Заговор против маршалов. Книга 2 - Парнов Еремей Иудович 20 стр.


— Я принимаю ваши упреки, господин Мастный, и разделяю высказанные вами оценки. Однако поло­жение не столь просто, как это может показаться со стороны. Чувство глубокого уважения, которое я к вам питаю, вынуждает меня на откровенность. Действи­тельной причиной решения перенести переговоры являются сведения, полученные из России. Прошу вас, господин полномочный министр, сохранить их в тайне. В Москве, причем в самом скором времени, возмо­жен переворот, который приведет к устранению Стали­на и Литвинова. Если это действительно произойдет и будет установлена военная диктатура, рейхсканцле­ру придется существенно пересмотреть всю восточную политику. Только после этого мы будем готовы разре­шить все проблемы, связанные с Западной и Восточной Европой. Разумеется, путем заключения двусторонних договоров.

— Ваше сообщение потрясло меня,— Мастный вы­казал крайнюю озабоченность.— Анализ обстановки в России едва ли позволяет сделать столь крайние выводы. Возможно, мы многого и не знаем, но устра­нение Сталина представляется довольно сомнительным. Напротив, он уверенно держит руль.

— Наша информация — самая свежая. Возможно, в Праге тоже что-то такое знают.

— К сожалению, мне неизвестно, располагает мое правительство подобного рода сведениями или же нет. В конце концов, дело самих русских избирать для себя форму правления. Пока же следует исходить из сложив­шегося статус-кво и международных договоров.

— Я придерживаюсь такой же позиции, хоть и счел своим долгом ознакомить вас с истинной причи­ной отсрочки переговоров, господин полномочный ми­нистр.

— Позвольте уверить вас, граф, в моей неизменной признательности.

Через два часа шифровка ушла в Прагу.

Переговоры не возобновились ни через несколько дней, ни через месяц. Только в середине марта Дикгоф организовал конфиденциальную встречу чехословац­кого посланника с послом по особым поручениям Краузе.
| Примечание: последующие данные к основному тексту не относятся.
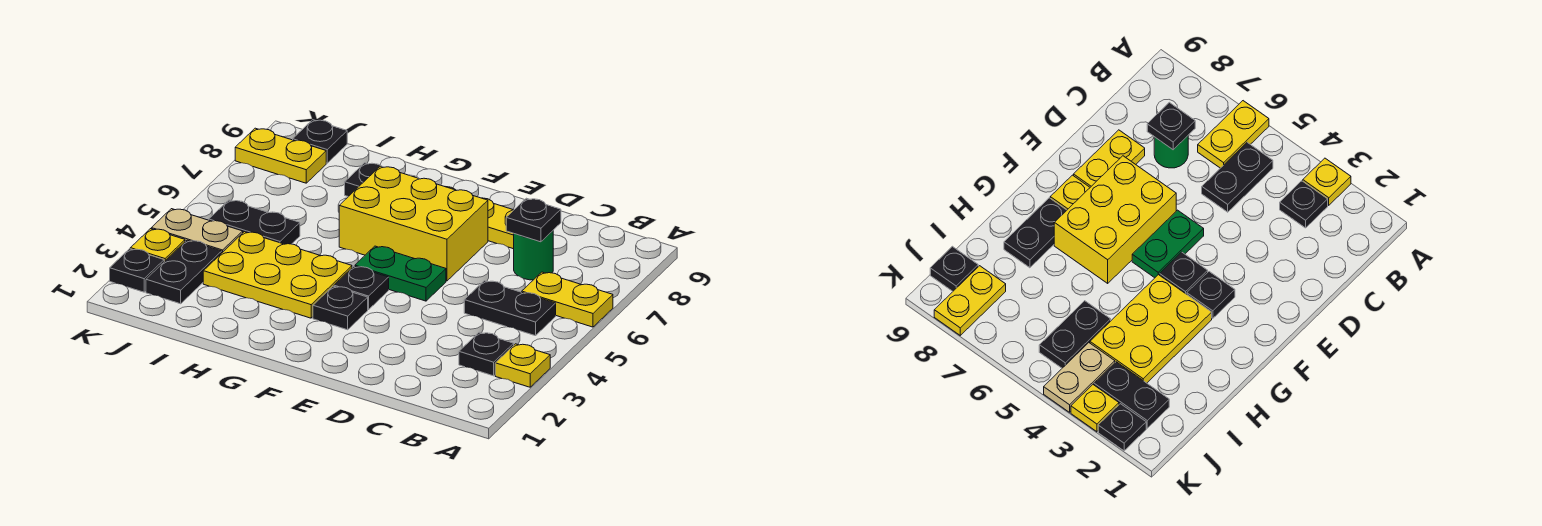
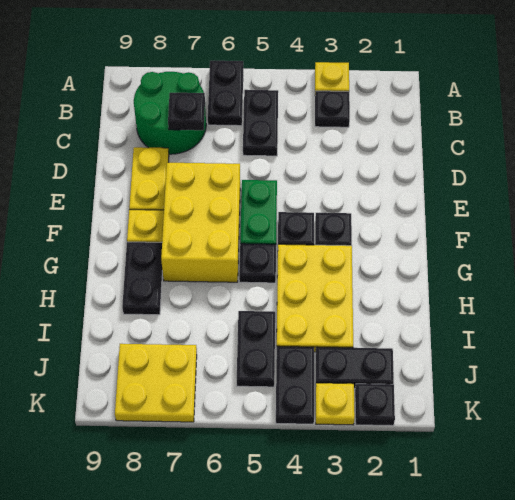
yellow 1x2 plate [522,272,613,327] -> black 1x2 plate [208,61,243,126]
green 1x1 round brick [514,231,553,280] -> green 2x2 round brick [134,72,206,154]
tan 1x2 plate [151,209,243,253] -> black 1x2 plate [276,346,314,424]
yellow 1x2 plate [235,128,326,183] -> yellow 2x2 plate [115,344,197,422]
black 1x1 plate [293,120,347,163] -> black 1x1 plate moved to [239,244,276,283]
Он заверил Мастного в том, что Германия по-прежнему заинтересована в добрососедских отношениях, но придется подождать, пока рейхсканцлер закон­чит пересмотр всей восточной политики. Этим кос­венно давалось понять, что сведения, о которых упо­минал Траутмансдорф, получили подтверждение. Мастный, во всяком случае, понял посла именно так.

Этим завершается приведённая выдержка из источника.